RELATED: New "OK Boomer" book tries to heal generational rift between boomers and Millennials
As busy as he kept himself directing, Reitman was even more prodigious as a producer, shepherding a wide variety of projects. His interests ranged widely, from animation ("Space Jam," "Heavy Metal") to G-rated fare (the Beethoven films) to serious drama (Hitchcock). In the latter category, his most successful project was "Up in the Air," which was directed by his own son Jason. The film netted both father and son Academy Award and Golden Globe nominations.
"I had the honor of working so closely with Ivan, and it was always such a learning experience," posted Paul Feig, who directed "Ghostbusters: Answer the Call," the 2016 reboot that Reitman produced. "All of us in comedy owe him so very much."

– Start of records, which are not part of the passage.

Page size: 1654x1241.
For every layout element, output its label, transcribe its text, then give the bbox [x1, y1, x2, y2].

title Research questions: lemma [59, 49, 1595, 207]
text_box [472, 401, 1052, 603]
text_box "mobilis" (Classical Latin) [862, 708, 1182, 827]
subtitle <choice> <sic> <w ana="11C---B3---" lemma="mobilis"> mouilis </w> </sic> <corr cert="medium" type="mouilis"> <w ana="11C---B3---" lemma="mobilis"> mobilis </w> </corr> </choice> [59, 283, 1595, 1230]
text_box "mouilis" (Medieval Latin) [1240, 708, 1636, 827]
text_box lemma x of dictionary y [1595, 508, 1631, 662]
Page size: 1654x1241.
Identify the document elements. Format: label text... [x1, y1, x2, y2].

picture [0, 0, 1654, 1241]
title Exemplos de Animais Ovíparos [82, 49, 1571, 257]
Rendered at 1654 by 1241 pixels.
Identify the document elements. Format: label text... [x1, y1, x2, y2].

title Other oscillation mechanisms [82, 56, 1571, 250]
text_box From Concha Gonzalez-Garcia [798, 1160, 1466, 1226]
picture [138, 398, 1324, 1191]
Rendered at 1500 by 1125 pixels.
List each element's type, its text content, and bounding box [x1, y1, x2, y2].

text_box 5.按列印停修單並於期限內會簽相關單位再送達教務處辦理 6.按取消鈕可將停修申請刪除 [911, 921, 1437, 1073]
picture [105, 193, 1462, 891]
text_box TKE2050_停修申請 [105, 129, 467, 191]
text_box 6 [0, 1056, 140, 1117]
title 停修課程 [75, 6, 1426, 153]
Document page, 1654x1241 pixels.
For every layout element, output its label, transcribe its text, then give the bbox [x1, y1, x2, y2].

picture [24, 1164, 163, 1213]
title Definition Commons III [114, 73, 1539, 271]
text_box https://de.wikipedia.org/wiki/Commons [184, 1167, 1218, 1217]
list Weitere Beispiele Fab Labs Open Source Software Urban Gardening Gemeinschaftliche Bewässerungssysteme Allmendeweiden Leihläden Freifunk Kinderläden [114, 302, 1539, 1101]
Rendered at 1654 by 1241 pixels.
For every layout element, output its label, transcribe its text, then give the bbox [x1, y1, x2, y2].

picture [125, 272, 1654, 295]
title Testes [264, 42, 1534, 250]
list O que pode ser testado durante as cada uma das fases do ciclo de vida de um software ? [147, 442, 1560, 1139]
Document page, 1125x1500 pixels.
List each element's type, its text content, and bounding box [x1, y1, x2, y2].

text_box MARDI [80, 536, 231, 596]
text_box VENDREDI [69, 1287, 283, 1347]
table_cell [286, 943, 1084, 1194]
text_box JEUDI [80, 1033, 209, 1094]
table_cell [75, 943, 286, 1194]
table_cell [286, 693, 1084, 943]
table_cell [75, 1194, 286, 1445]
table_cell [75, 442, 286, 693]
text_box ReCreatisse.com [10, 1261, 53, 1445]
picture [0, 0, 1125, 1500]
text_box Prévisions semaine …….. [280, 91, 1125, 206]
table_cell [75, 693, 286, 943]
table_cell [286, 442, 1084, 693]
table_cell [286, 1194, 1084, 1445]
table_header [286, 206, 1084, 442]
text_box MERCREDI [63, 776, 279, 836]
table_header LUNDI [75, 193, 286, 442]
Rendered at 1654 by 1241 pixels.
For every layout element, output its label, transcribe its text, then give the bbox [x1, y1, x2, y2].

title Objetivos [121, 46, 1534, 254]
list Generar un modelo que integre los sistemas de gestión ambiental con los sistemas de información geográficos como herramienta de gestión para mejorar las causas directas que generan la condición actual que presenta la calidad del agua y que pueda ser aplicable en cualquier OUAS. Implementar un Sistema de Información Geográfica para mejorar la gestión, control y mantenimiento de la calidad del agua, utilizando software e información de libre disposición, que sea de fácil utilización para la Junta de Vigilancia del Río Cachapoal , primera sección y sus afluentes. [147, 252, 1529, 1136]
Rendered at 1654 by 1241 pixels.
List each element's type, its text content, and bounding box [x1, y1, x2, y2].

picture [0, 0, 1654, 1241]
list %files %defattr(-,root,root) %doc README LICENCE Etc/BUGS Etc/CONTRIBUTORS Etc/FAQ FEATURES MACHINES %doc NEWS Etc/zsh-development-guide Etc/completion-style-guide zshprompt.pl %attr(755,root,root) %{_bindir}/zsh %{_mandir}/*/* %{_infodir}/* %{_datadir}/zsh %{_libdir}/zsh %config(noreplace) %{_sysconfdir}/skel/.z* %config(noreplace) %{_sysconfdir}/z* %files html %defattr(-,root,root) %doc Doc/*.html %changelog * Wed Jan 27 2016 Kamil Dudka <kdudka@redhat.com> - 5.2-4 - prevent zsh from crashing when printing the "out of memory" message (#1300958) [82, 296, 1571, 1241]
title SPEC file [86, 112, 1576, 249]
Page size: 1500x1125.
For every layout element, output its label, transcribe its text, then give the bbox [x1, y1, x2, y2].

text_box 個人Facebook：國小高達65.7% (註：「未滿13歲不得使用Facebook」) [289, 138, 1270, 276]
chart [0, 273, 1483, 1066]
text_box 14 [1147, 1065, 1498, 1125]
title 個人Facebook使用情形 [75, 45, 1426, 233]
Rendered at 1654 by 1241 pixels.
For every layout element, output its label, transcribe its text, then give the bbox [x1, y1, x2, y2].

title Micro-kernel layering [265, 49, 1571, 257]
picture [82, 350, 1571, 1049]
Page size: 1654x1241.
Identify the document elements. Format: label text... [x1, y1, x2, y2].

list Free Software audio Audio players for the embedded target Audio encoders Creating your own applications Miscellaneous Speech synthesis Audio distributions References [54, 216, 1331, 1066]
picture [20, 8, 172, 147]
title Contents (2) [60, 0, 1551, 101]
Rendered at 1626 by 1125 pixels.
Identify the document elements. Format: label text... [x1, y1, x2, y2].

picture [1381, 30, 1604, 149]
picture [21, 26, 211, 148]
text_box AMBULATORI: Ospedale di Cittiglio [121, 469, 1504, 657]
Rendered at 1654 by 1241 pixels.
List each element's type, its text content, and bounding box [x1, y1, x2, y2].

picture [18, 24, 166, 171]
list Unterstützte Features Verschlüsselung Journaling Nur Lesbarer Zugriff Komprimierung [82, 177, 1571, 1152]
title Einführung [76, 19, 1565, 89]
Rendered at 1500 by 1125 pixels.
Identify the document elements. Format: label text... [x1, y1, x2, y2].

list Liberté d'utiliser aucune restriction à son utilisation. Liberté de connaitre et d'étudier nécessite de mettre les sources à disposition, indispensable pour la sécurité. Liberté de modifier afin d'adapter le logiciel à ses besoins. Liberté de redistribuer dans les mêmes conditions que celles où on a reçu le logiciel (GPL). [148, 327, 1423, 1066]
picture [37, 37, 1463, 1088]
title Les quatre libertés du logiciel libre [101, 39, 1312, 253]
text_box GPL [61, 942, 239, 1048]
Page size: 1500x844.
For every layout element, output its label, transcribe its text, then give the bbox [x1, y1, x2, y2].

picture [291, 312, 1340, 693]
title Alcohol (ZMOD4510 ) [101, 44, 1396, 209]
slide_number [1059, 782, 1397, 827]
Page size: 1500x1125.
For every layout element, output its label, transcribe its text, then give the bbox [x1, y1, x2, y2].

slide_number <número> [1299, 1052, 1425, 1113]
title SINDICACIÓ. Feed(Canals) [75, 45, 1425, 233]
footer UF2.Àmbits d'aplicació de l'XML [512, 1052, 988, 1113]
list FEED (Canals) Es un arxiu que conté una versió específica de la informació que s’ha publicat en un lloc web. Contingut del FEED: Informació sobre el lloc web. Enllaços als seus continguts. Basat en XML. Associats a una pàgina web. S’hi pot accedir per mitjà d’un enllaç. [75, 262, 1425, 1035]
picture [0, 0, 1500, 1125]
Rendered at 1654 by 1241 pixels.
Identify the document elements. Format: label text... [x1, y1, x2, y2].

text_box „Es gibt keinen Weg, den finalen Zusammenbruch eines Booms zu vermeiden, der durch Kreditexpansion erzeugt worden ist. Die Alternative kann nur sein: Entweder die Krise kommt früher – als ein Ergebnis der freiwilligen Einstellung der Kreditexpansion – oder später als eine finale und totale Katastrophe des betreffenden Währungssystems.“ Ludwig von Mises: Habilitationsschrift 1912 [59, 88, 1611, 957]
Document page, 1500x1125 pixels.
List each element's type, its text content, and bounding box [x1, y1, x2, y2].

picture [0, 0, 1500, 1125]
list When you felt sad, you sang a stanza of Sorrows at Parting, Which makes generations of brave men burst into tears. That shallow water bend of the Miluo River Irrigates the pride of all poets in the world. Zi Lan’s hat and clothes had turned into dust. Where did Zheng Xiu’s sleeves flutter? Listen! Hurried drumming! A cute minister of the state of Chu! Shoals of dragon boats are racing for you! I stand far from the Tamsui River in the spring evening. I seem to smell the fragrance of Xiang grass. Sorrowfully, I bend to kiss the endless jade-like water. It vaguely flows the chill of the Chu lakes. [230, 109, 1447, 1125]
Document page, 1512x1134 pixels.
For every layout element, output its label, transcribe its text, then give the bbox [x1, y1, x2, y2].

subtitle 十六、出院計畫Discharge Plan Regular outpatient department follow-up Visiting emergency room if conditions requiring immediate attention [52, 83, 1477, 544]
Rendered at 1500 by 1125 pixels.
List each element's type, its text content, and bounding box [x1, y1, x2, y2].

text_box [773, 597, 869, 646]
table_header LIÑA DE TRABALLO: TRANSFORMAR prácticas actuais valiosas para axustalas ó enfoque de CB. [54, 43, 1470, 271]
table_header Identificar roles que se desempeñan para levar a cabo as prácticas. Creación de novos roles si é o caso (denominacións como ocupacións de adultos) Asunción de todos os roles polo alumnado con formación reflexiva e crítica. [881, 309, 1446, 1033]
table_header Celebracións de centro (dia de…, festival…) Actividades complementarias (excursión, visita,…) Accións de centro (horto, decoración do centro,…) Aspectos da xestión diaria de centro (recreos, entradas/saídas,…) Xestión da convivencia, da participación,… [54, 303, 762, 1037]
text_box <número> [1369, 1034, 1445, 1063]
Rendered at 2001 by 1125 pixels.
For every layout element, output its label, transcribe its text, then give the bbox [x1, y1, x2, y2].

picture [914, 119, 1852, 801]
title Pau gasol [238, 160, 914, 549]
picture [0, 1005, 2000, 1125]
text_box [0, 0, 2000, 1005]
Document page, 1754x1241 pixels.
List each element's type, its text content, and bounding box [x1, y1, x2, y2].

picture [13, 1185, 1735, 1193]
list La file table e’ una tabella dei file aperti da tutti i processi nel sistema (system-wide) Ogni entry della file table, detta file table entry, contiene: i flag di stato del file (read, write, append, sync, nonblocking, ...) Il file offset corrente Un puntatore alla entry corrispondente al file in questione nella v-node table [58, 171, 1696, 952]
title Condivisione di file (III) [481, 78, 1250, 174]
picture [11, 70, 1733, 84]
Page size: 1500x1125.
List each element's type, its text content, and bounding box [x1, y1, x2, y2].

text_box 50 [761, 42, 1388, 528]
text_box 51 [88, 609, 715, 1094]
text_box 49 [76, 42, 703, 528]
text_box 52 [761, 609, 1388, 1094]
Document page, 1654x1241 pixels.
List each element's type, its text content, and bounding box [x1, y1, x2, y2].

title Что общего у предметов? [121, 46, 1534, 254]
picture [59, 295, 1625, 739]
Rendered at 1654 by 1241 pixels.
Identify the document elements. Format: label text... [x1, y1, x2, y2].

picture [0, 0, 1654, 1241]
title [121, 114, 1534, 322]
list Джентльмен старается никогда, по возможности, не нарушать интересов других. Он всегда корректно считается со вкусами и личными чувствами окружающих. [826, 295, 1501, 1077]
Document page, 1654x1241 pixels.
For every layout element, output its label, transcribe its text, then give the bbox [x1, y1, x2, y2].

The original "Ghostbusters" might have been the high point of Reitman's early career, but the characters he helped create returned just in time to bid him farewell at the end, too. "Ghostbusters: Afterlife," the hit sequel directed by his son, premiered only a few short months before his death. Reitman actually played a small role in the film, appearing in ghostly form as the stand-in for the late Harold Ramis' character, Egon Spengler, and he couldn't have been any prouder of his son's accomplishment.
"It just took my breath away," Ivan told Empire. "I literally cried; I even cry right now when I start to think about it. It was a very emotional experience."
As an artist born in the shadow of Hitler's death camps, the product of a love that survived the Holocaust, Reitman might have been forgiven for making bleak art. Instead, he exorcised the demons his parents faced by bringing the world joy, telling stories in which awkward kids at a summer camp, Army grunts, and disgraced scientists all find a way to punch up and defeat their antagonists. He wasn't afraid, to paraphrase the title song from his most famous film, of ghosts. He laughed at them instead.